-- start Document excerpt --
Re: IndexWriter memory leak?

Ruben Laguna Thu, 08 Apr 2010 04:55:16 -0700

And by the way, when is Lucene 3.1 coming?

On Thu, Apr 8, 2010 at 1:27 PM, Ruben Laguna <ruben.lag...@gmail.com> wrote:


> Now that the zzBuffer issue is solved...
>
> what about the references to the Readers held by docWriter. Tika´s
> ParsingReaders are quite heavyweight so retaining those in memory
> unnecesarily is also a "hidden" memory leak. Should I open a bug report on
> that one?
>
> /Rubén
>
> On Thu, Apr 8, 2010 at 12:11 PM, Shai Erera <ser...@gmail.com> wrote:
>
>> Guess we were replying at the same time :).
>>
>> On Thu, Apr 8, 2010 at 1:04 PM, Uwe Schindler <u...@thetaphi.de> wrote:
>>
>> > I already answered, that I will take care of this!
>> >
>> > Uwe
>> >
>> > -----
>> > Uwe Schindler
>> > H.-H.-Meier-Allee 63, D-28213 Bremen
>> > http://www.thetaphi.de
>> > eMail: u...@thetaphi.de
>> >
>> >
>> > > -----Original Message-----
>> > > From: Shai Erera [mailto:ser...@gmail.com]
>> > > Sent: Thursday, April 08, 2010 12:00 PM
>> > > To: java-user@lucene.apache.org
>> > > Subject: Re: IndexWriter memory leak?
>> > >
>> > > Yes, that's the trimBuffer version I was thinking about, only this guy
>> > > created a reset(Reader, int) and does both ops (resetting + trim) in
>> > > one
>> > > method call. More convenient. Can you please open an issue to track
>> > > that?
>> > > People will have a chance to comment on whether we (Lucene) should
>> > > handle
>> > > that, or it should be a JFlex fix. Based on the number of replies this
>> > > guy
>> > > received (0 !), I doubt JFlex would consider it a problem. But we can
>> > > do
>> > > some small service to our users base by protecting against such
>> > > problems.
>> > >
>> > > And while you're opening the issue, if you want to take a stab at
>> > > fixing it
>> > > and post a patch, it'd be great :).
-- end Document excerpt --
-- start Information supplied --
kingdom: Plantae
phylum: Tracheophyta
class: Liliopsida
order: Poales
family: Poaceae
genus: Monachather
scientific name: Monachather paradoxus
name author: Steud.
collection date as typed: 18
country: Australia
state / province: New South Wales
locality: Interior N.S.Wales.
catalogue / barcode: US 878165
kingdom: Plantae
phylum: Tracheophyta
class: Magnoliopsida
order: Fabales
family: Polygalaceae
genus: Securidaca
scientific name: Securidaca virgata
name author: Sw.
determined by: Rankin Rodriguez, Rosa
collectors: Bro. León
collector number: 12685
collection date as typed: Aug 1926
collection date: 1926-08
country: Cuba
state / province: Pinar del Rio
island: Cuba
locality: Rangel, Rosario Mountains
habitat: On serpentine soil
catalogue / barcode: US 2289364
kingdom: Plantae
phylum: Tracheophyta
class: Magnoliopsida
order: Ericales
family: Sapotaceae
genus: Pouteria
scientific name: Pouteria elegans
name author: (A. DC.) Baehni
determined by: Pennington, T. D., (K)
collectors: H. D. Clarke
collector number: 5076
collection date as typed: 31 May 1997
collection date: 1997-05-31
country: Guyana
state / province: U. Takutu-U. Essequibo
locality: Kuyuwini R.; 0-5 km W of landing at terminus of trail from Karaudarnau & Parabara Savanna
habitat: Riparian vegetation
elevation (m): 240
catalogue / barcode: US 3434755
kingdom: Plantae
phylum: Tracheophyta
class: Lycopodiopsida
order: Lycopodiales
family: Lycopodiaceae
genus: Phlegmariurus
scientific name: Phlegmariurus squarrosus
-- end Information supplied --
→ Stated task 1: Reproduce word for word the part of the memory leak thread from "Ruben Laguna Thu, 08" to "issue is solved...".
→ Stated task 2: Name every person who writes one of the messages in the memory leak thread.
→ Stated task 3: Decide whether each statement agrees with the memory leak thread, answering yes or no and quoting the words that settle it: (a) Uwe Schindler says he will handle the problem himself. (b) The person who created reset(Reader, int) got several replies. (c) Ruben Laguna asks when Lucene 3.1 will come out.

→ Problem solution 1:
Ruben Laguna Thu, 08 Apr 2010 04:55:16 -0700

And by the way, when is Lucene 3.1 coming?

On Thu, Apr 8, 2010 at 1:27 PM, Ruben Laguna <ruben.lag...@gmail.com> wrote:


> Now that the zzBuffer issue is solved...

→ Problem solution 2: Ruben Laguna, Shai Erera, Uwe Schindler

→ Problem solution 3:
(a) Yes: "I already answered, that I will take care of this!"
(b) No: "received (0 !)"
(c) Yes: "when is Lucene 3.1 coming?"